Despite broad popular disillusionment with the PS government—which wholeheartedly supports the EU’s austerity agenda and is waging imperialist wars in the Middle East and Africa, while backing NATO war threats against Russia—the pseudo-left still insist that the aim of social protest must be to strengthen the hand of various PS forces. They peddle illusions in the so-called “frondeur” (“rebel”) faction of the PS legislators, which have made tactical criticisms of President François Hollande, defending austerity but advocating a more confrontational policy against Berlin.

According to Mélenchon, “There will be no audacious left opposition in the parliament if there is not one in the streets.”

On December 12 on Radio Classique, long-time NPA spokesman and former presidential candidate Olivier Besancenot called for a “large-scale movement,” consisting of “the frondeurs of the Socialist Party, the organizations of the non-governmental left, and unions opposed to the Macron Law.”

This perspective of a movement bringing together the PS with its petty-bourgeois pseudo-left satellites offers nothing to the working class but more misery. The language of Mélenchon and Besancenot, who describe these organizations as “audacious” or “left,” is a tissue of political lies. The PS, the PG, and the NPA are not left parties, and strengthening the “frondeur” wing of the PS would not lead to any significant change in the austerity measures raining down on workers in France and across Europe.

As for the pseudo-lefts, their criticisms of the PS are empty and hypocritical. They endorsed Hollande in the second round of the 2012 presidential election despite acknowledging that he would conduct pro-business policies. Their current, impotent criticisms of Hollande are in direct continuity with their previous endorsement of him two years ago. As European capitalism sinks under the weight of EU austerity and the war drive against Russia, the pseudo-lefts are terrified of rising anger against Hollande and are desperately seeking to channel it back behind the PS.

Workers have carried out mass strikes against austerity in Belgium and Italy, and the extreme weakness and unpopularity of the Hollande government invites an eruption of class struggle in France.
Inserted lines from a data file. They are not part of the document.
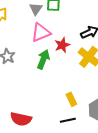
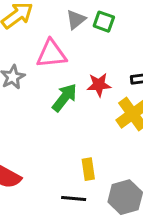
pink triangle: (41, 32) -> (51, 54), moved

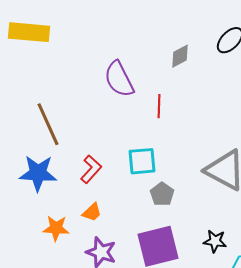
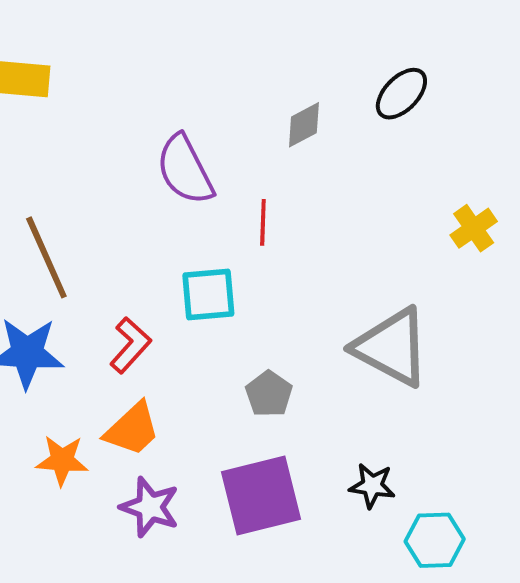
cyan square: (142, 161) -> (208, 295), moved
orange trapezoid: (92, 212) -> (132, 429), size x1.5

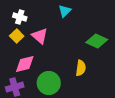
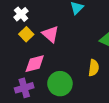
white cross: (20, 17) -> (21, 14), moved, turned 32

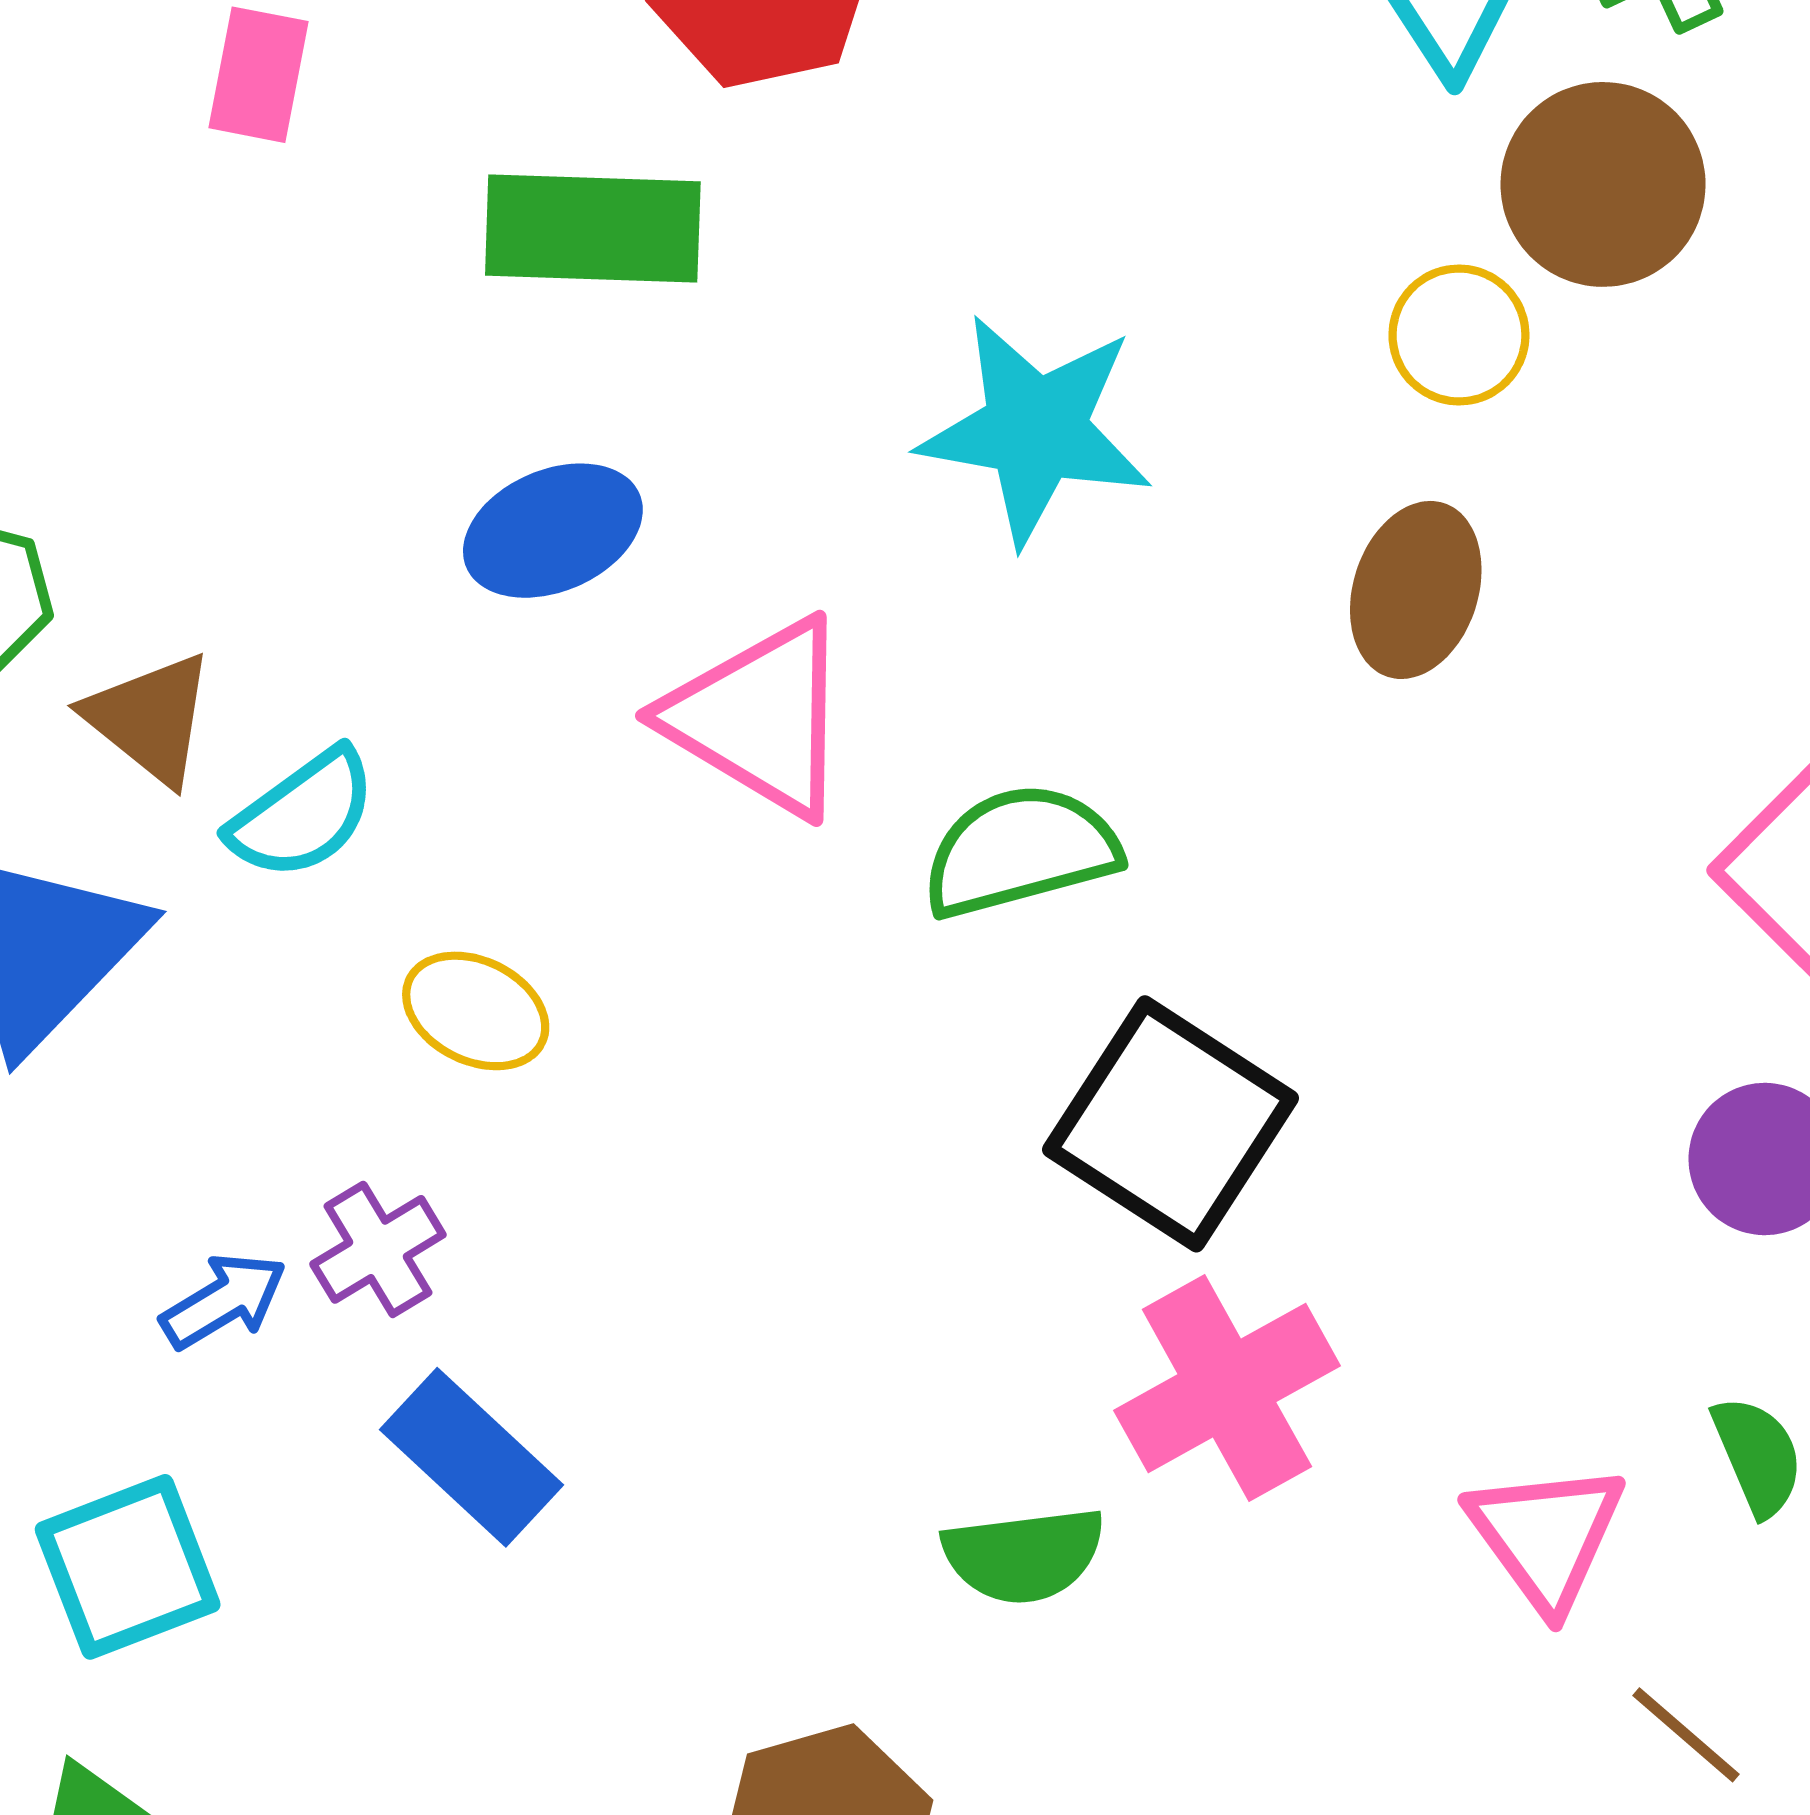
The unions are desperately seeking to crush working class opposition—calling off the main strike movement of the fall, the Air France pilot strike, in order to betray the strike and sign a sellout contract imposing large wage and benefit cuts for workers in the low-cost Transavia airline. They were seeking to head off a strike victory that would have led to an explosion of strikes and wage demands by European workers.

This rank betrayal underscores that the working class can only defend itself by mobilizing in political struggle against EU austerity and the militarist policies of Hollande and NATO. The task is to bring down Hollande’s anti-democratic government and its sister regimes throughout Europe, in a struggle against capitalism uniting the European working class on a socialist program.

The pseudo-lefts, on the other hand, insist that workers struggles must be controlled by the bankrupt trade unions, which negotiate social cuts with Hollande and sell out strikes. While they claim that they are appealing to the unions to organize a movement, their goal is not to mobilize working class at all. They aim to demoralize workers as much as possible, by suggesting that the only way forward for the working class is to support the type of impotent one-day protest marches and union sellouts that have led workers to leave the unions in droves and to ignore the unions’ calls for pro forma protest marches.